Jeddah (ANTARA News) - Jeddah, salah satu kota penting di Arab Saudi yang kini telah bertransformasi menjadi kota moderen berpenduduk sekitar 3,4 juta jiwa, bermula dari sebuah desa nelayan kecil.
Sisa masa lalu desa kecil yang kemudian secara bertahap berkembang menjadi sebuah kota itu hingga kini masih bisa dilihat di kawasan sejarah Al Balad, Jeddah.
Di kawasan itu, gedung-gedung renta dengan dua hingga lima lantai yang rata-rata berumur lebih dari 100 tahun berdiri berhimpitan di bawah bayangan gedung-gedung pencakar langit bergaya arsitektur moderen, diantara hiruk pikuk aktivitas jual beli di pusat perdagangan Bab Mekah, Bab Syarif dan Souq Al Alawi.
Bangunan bekas tempat tinggal pedagang-pedagang kaya Jeddah pada masa lalu itu dibangun berdekatan satu sama lain, hanya dipisahkan oleh gang-gang sempit selebar satu hingga dua meter, sehingga pada musim panas pejalan kaki yang melewatinya bisa berlindung dari sengatan cahaya matahari di bawah bayangannya.
Tembok gedung-gedung itu dibangun dari blok-blok yang terbuat dari koral dan kerang laut yang disatukan dengan tanah liat.
Sementara itu, balkon dan jendela gedung terbuat dari kayu berwarna coklat tua dengan ukiran indah, membuatnya terlihat seperti lapisan coklat pada kue tart berbentuk persegi dari kejauhan.
Balkon dan jendela kayu berukir itu tidak hanya dibikin untuk memperindah gedung, namun juga untuk membantu menghadang pancaran sinar matahari langsung dan menangkap serta mengalirkan hembusan udara sore yang sejuk ke seluruh bagian gedung pada musim panas.
Desain ukiran kayu pada balkon dan jendelanya juga dibuat sedemikian rupa sehingga penghuni rumah bisa dengan mudah melihat ke luar namun tetap terlindung dari pandangan publik.
Beberapa balkon (rawashin) didesain khusus sebagai perluasan ruangan dalam gedung dan dilengkapi dengan furnitur pendukung agar penghuni rumah bisa duduk nyaman menghadang hembusan angin sore.
Sayangnya, saat ini sebagian besar ornamen kayu pada gedung-gedung tua di kawasan perdagangan yang sibuk itu sudah rusak termakan usia. Bangunan gedungnya pun demikian, beberapa diantaranya bahkan sudah miring, hampir roboh.

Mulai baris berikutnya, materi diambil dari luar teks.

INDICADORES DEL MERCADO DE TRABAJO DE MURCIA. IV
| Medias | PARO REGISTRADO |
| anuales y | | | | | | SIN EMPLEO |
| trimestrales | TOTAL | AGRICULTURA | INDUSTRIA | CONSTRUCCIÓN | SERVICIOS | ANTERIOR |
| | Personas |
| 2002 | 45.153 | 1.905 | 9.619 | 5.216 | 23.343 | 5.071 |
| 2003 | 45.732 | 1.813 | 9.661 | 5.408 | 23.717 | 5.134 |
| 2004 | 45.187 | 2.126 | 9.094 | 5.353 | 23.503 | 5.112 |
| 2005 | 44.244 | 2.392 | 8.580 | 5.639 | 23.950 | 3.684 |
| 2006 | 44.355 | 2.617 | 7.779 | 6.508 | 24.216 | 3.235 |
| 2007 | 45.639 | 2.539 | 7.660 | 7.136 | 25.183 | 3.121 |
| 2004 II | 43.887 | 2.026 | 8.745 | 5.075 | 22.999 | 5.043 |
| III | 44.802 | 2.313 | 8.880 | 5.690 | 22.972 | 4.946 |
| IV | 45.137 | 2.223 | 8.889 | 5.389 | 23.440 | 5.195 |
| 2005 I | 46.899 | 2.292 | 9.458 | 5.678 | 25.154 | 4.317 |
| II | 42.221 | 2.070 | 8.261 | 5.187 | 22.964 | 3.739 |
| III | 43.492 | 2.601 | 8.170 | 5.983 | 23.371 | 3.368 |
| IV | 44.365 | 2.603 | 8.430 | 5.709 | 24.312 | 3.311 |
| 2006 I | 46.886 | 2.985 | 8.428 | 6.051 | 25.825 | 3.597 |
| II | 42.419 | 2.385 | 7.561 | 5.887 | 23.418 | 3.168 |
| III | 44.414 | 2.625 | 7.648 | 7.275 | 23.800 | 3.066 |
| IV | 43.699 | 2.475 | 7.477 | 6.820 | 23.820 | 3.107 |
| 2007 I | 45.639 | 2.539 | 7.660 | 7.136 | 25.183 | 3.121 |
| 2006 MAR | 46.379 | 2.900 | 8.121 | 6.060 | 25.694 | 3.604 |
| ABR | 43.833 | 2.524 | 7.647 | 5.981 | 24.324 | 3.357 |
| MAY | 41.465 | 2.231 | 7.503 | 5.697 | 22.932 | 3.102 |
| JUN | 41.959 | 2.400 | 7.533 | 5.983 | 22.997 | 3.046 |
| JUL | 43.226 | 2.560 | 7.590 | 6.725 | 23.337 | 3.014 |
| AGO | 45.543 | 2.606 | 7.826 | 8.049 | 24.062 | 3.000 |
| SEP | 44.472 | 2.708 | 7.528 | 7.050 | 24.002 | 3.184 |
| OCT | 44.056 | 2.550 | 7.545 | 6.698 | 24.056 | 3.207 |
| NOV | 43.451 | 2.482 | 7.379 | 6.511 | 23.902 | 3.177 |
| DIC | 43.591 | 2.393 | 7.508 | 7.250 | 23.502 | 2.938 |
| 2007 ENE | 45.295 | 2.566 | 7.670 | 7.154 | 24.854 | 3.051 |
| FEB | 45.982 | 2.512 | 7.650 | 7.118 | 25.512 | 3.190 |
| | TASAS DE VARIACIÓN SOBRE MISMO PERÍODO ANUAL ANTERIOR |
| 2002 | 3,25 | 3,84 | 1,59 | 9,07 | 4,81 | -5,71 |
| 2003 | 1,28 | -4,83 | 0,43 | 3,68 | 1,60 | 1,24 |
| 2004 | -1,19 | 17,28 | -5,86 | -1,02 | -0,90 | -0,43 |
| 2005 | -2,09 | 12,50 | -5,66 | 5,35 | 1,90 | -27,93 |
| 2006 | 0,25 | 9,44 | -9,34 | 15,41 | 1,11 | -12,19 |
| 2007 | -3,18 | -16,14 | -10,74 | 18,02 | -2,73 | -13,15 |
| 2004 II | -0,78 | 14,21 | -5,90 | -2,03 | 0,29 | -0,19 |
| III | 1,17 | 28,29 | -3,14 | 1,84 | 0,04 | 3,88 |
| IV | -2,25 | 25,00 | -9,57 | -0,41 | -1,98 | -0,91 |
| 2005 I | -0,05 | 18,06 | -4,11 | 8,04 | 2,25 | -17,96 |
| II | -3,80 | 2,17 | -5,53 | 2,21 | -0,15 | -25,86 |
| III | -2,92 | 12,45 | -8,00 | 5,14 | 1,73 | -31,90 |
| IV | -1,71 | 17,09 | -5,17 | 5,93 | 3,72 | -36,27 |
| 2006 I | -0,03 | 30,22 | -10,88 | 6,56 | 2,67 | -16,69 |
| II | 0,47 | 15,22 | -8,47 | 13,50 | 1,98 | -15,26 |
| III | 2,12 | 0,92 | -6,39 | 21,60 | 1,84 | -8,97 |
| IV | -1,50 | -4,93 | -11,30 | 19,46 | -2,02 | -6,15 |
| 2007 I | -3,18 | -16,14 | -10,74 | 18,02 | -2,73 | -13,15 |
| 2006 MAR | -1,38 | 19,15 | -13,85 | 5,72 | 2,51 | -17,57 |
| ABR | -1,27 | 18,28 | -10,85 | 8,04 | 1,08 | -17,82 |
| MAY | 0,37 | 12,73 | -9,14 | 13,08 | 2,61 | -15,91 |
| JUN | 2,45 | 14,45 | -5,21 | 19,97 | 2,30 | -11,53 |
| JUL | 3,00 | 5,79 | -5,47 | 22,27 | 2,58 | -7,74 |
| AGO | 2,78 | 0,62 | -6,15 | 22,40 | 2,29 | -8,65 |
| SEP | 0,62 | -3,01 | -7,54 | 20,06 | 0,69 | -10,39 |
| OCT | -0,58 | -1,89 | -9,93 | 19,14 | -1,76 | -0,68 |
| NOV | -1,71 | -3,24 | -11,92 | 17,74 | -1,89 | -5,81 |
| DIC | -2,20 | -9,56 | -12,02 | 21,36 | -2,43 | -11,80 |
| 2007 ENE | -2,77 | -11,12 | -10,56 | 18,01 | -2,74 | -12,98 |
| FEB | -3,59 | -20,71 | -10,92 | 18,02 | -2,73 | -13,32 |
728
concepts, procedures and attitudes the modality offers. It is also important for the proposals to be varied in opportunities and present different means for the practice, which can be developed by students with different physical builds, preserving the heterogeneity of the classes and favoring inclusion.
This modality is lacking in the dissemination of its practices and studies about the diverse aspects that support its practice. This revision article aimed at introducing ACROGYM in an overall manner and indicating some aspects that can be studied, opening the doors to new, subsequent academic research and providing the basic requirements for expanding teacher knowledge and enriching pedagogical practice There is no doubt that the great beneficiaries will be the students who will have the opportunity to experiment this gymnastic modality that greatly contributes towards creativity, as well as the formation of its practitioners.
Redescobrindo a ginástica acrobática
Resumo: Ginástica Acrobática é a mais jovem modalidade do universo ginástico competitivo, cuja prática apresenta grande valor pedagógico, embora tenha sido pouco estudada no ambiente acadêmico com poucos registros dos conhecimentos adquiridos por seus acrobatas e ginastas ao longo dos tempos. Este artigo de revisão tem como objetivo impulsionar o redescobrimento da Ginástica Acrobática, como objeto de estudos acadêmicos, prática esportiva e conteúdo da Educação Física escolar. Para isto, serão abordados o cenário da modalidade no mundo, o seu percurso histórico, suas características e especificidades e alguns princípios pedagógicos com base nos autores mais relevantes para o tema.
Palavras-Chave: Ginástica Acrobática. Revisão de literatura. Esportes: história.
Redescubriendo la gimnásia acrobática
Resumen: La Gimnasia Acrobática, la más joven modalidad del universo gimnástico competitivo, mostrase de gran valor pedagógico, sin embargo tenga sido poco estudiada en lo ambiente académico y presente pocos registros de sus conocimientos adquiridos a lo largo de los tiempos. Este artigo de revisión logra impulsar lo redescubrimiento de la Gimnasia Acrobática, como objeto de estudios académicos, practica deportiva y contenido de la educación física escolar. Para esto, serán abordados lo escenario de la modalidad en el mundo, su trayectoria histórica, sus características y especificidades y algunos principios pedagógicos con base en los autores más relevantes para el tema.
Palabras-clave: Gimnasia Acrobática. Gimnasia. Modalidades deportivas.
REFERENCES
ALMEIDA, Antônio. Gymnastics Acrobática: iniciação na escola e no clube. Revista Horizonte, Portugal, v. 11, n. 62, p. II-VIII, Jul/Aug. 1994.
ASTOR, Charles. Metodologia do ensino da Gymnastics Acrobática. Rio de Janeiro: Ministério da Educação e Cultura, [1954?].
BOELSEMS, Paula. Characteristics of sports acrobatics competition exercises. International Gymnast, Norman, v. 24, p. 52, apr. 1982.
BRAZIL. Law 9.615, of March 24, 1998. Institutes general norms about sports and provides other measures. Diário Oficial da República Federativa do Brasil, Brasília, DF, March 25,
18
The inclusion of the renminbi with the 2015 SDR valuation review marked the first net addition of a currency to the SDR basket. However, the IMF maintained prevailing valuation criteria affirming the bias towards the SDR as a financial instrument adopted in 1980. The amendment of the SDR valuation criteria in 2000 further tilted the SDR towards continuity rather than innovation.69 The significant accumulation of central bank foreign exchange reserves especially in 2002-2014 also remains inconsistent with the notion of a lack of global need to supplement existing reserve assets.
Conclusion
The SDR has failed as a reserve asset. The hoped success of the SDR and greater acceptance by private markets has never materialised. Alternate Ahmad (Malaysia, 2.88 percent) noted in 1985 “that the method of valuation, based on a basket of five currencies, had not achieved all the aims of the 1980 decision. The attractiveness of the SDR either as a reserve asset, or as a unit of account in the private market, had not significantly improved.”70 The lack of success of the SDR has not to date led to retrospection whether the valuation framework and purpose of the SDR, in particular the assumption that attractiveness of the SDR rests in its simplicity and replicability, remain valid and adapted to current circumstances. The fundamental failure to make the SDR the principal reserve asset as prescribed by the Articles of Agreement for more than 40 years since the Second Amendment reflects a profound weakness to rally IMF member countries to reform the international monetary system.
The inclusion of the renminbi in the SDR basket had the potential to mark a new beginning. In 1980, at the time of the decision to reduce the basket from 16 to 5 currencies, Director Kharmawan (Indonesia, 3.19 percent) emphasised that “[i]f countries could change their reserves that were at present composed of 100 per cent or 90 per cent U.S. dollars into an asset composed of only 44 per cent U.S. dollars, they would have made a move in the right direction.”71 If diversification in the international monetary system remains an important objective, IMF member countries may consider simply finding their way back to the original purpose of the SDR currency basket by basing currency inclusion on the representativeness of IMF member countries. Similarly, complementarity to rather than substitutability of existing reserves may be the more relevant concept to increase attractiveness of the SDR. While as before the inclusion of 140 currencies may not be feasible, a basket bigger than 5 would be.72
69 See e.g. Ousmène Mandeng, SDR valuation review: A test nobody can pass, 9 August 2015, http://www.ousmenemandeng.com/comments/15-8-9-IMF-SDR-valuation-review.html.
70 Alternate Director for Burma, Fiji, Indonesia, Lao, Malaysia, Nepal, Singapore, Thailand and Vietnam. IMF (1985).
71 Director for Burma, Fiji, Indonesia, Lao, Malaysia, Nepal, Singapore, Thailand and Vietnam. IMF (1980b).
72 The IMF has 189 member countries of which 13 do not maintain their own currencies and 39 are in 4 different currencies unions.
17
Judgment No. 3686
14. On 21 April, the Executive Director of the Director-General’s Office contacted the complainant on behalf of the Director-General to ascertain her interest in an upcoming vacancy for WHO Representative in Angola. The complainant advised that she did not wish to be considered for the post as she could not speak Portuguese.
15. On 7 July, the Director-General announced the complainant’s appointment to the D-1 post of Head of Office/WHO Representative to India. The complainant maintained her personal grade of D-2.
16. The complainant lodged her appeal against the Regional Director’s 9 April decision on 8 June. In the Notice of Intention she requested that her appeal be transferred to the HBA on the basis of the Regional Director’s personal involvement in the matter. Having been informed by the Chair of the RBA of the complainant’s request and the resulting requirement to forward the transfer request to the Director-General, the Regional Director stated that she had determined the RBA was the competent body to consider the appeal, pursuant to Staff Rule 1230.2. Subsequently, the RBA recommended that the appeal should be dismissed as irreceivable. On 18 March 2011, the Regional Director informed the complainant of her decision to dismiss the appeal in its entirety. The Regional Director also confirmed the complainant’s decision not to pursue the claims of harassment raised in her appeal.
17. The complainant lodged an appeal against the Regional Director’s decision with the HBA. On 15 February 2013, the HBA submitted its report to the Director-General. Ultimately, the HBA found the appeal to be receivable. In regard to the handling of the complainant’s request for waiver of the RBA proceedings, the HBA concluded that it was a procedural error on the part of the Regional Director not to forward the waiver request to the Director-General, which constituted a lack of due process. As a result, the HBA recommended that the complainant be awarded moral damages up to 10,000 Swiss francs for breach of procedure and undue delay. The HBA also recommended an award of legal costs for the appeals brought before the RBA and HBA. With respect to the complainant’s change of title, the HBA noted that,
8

Koran "Arab News" edisi 5 Februari 2008 menyebutkan, di kawasan itu terdapat sekitar 550 gedung bersejarah yang terdiri atas 50 gedung tipe satu, 250 gedung tipe dua dan 250 gedung tipe tiga. Dalam 60 tahun terakhir 60 gedung diantaranya telah runtuh dan dalam dua tahun terakhir 10 sampai 13 gedung runtuh atau terbakar.
Meski beberapa diantaranya masih ditempati namun tidak banyak gedung yang direnovasi. Jumlah gedung yang sudah direnovasi di kawasan itu bisa dihitung dengan jari. Salah satunya mansion kuno Bayt Naseef di Souq Al Alawi, yang kini keindahannya boleh ikut dinikmati publik.
Rumah Sheikh Omar Effendi Naseef yang mulai dibangun tahun 1872 dan selesai tahun 1881 itu tercatata terdiri atas 106 ruangan berlantai rmosaik indah dan detil ukiran kayu pada jendela dan balkonnya.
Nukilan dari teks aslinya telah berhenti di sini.